The United States’ obsession with fiscal responsibility is unrivaled in its masochism; only Greece, Ireland and Portugal have cut government spending more sharply than the United States, and only because these austerity measures were forced upon them by the European Union and creditors in Berlin. Members of Congress, however, have chosen to depress the economy entirely of their own accord, remaining wholly one-tracked in their determination to eliminate the national debt no matter how unnecessary and unrealistic an endeavor this may be. “None of us can be proud of the way we spend the money,” Oklahoma Republican Senator Tom Coburn said the other day from the Senate floor during a speech (“Cutting the Deficit by Cutting Programs is Risky,” The New York Times, 10.31.13).

In a way, Senator Coburn is right. None of us can be proud of a government that throws away money on a hapless drone program while it claims to be too broke to spend on job creation. None of us can be proud of the 25 state legislatures that would rather horde their money and withhold health benefits from seven million Americans (many of whom will die from treatable illnesses simply for being too poor to receive care) than accept federal funds to expand Medicaid. None of us can be proud of a government that allocates 20 percent of its budget to defense and 2 percent to education, even though, as Nicholas Kristof points out, “The single thing that the US could do that would make the most difference in addressing poverty and reducing inequality of opportunity is broadening early education.” (“Oklahama! Where the Kids Learn Early,” The New York Times, 11.9.13). And all of us should be downright ashamed of the Congressmen who lose more sleep over the possibility of increasing the national debt than they do over the 13 million children who will go to sleep hungry because of their “fiscally responsible” cuts to the food stamp program.
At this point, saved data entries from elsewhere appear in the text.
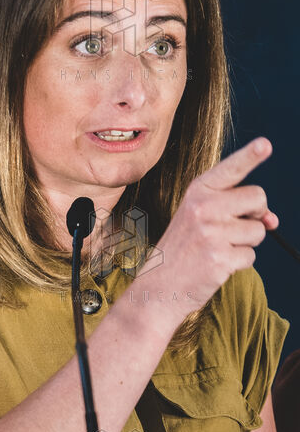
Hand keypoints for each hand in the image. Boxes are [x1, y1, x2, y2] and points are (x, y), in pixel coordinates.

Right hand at [136, 137, 277, 321]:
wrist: (159, 287)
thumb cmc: (183, 251)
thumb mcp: (200, 219)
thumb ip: (235, 209)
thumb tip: (273, 220)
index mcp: (197, 192)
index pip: (231, 169)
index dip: (251, 155)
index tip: (266, 144)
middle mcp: (203, 208)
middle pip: (258, 197)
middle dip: (257, 214)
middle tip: (233, 228)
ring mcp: (211, 233)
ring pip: (258, 231)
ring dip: (246, 243)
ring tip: (217, 249)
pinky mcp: (220, 259)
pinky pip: (250, 256)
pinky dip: (238, 264)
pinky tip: (215, 265)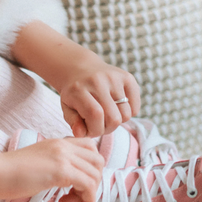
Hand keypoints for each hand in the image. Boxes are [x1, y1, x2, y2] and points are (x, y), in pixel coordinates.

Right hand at [0, 138, 104, 201]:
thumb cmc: (8, 171)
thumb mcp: (37, 161)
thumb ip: (53, 163)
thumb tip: (66, 179)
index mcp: (58, 142)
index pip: (90, 148)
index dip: (91, 167)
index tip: (79, 182)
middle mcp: (63, 146)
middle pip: (98, 162)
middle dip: (93, 182)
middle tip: (76, 196)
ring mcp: (63, 157)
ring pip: (95, 175)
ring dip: (87, 194)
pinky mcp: (61, 172)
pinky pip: (89, 186)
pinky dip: (86, 201)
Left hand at [8, 22, 140, 137]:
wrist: (79, 66)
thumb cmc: (71, 92)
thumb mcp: (65, 107)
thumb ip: (73, 123)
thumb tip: (82, 135)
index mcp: (79, 90)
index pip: (95, 117)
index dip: (96, 131)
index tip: (90, 132)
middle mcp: (97, 82)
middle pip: (114, 118)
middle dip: (108, 129)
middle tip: (100, 127)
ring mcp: (113, 78)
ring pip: (126, 112)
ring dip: (119, 121)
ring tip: (108, 118)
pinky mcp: (127, 77)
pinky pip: (136, 103)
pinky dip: (131, 111)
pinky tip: (118, 109)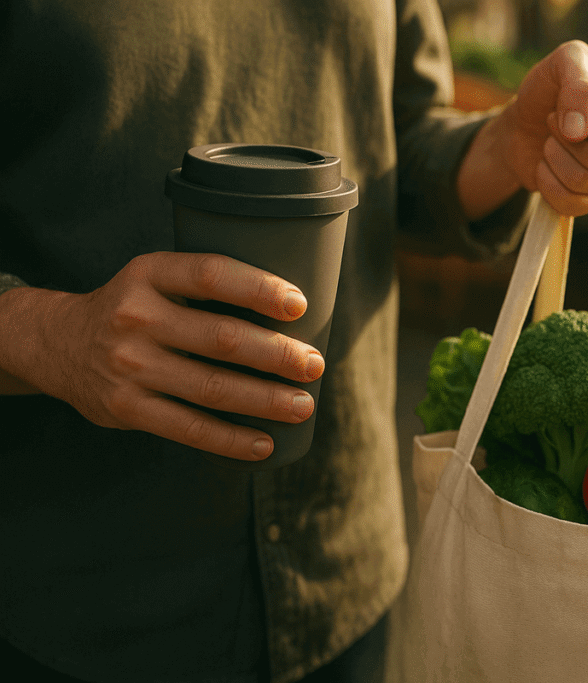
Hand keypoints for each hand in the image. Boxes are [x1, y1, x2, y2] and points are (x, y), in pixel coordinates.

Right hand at [0, 252, 323, 460]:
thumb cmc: (135, 309)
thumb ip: (205, 289)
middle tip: (314, 365)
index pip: (211, 275)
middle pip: (222, 338)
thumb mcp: (156, 280)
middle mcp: (136, 317)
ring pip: (212, 388)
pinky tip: (265, 443)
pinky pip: (188, 428)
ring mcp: (128, 366)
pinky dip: (231, 439)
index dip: (259, 288)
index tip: (300, 305)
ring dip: (265, 400)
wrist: (56, 342)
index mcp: (149, 274)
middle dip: (277, 355)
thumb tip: (295, 312)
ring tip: (303, 405)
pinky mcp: (125, 408)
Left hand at [457, 40, 587, 218]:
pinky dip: (548, 184)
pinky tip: (546, 166)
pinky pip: (574, 205)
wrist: (521, 123)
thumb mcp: (563, 62)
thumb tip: (579, 132)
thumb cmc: (549, 88)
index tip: (567, 104)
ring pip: (586, 182)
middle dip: (566, 139)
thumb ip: (578, 82)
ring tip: (550, 140)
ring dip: (554, 158)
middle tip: (554, 119)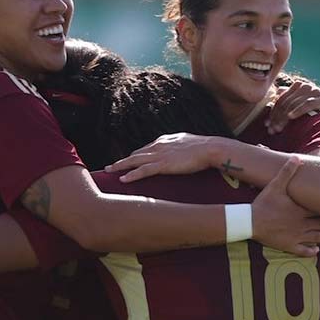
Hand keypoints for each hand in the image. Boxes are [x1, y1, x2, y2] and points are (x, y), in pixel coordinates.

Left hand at [104, 133, 220, 181]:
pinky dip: (132, 175)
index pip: (145, 149)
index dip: (135, 156)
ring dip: (120, 166)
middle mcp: (158, 146)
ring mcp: (160, 155)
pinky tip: (123, 179)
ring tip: (109, 171)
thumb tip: (177, 152)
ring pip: (135, 161)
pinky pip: (143, 170)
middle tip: (109, 167)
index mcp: (164, 140)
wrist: (210, 149)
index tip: (126, 162)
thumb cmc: (203, 148)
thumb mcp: (187, 144)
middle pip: (135, 154)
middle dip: (122, 161)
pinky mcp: (163, 164)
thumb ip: (178, 147)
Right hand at [251, 157, 319, 256]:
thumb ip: (287, 172)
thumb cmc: (264, 203)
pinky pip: (305, 252)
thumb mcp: (275, 185)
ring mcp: (296, 236)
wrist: (250, 221)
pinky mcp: (289, 246)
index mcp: (301, 210)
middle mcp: (302, 224)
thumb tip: (297, 158)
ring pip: (316, 238)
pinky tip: (316, 251)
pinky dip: (312, 252)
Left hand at [268, 81, 319, 133]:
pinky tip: (290, 117)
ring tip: (279, 129)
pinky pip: (307, 104)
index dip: (272, 113)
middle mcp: (304, 87)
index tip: (267, 125)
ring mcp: (314, 91)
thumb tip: (277, 91)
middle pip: (285, 103)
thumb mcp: (302, 102)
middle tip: (271, 131)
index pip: (280, 100)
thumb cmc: (317, 108)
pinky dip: (298, 110)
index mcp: (297, 87)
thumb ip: (290, 97)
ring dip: (284, 118)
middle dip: (276, 118)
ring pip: (293, 104)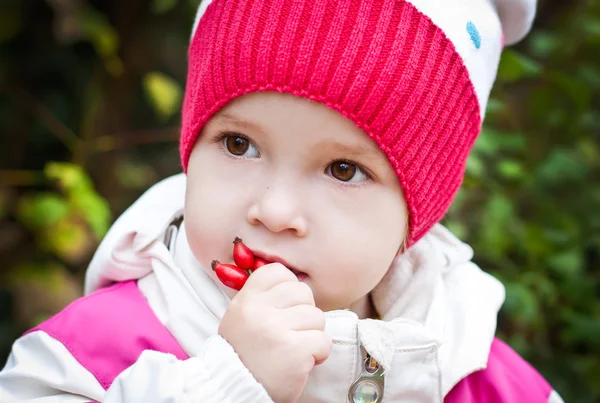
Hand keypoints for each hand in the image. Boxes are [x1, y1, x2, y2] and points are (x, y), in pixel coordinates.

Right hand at [219, 263, 331, 402]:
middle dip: (304, 312)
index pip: (278, 271)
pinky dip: (319, 353)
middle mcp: (259, 311)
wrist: (235, 390)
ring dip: (312, 334)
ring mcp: (277, 330)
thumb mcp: (240, 317)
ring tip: (295, 347)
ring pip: (317, 316)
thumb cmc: (244, 353)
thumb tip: (293, 280)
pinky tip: (303, 360)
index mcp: (246, 299)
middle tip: (292, 330)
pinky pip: (323, 340)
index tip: (286, 305)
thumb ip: (262, 297)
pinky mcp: (294, 350)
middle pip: (303, 292)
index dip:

From the time we are born, Americans are inculcated with a profound reverence for the puritanical work ethic and rejection of entitlement this country was founded upon. We are told that to be a citizen of this great country, with all of its freedoms and opportunities, is privilege enough—the United States has done its part by endowing us with the status of free and equal human beings, and if we work hard enough, we have no excuse not to thrive. To ask for help is to admit defeat, and to ask for benefits is to admit a flawed character. President Kennedy’s voice rings in our ears as we begin to feel ourselves getting too greedy by expecting our government to do more for us: “Ask not what your country can do for you…”

But there is only so much you can do for your country when you are hungry, sick and unemployed. There is only so much faith you can have in a Congress that appears determined to have you stay that way.


—Natasha Bertrand ’14 political science & philosophy double major.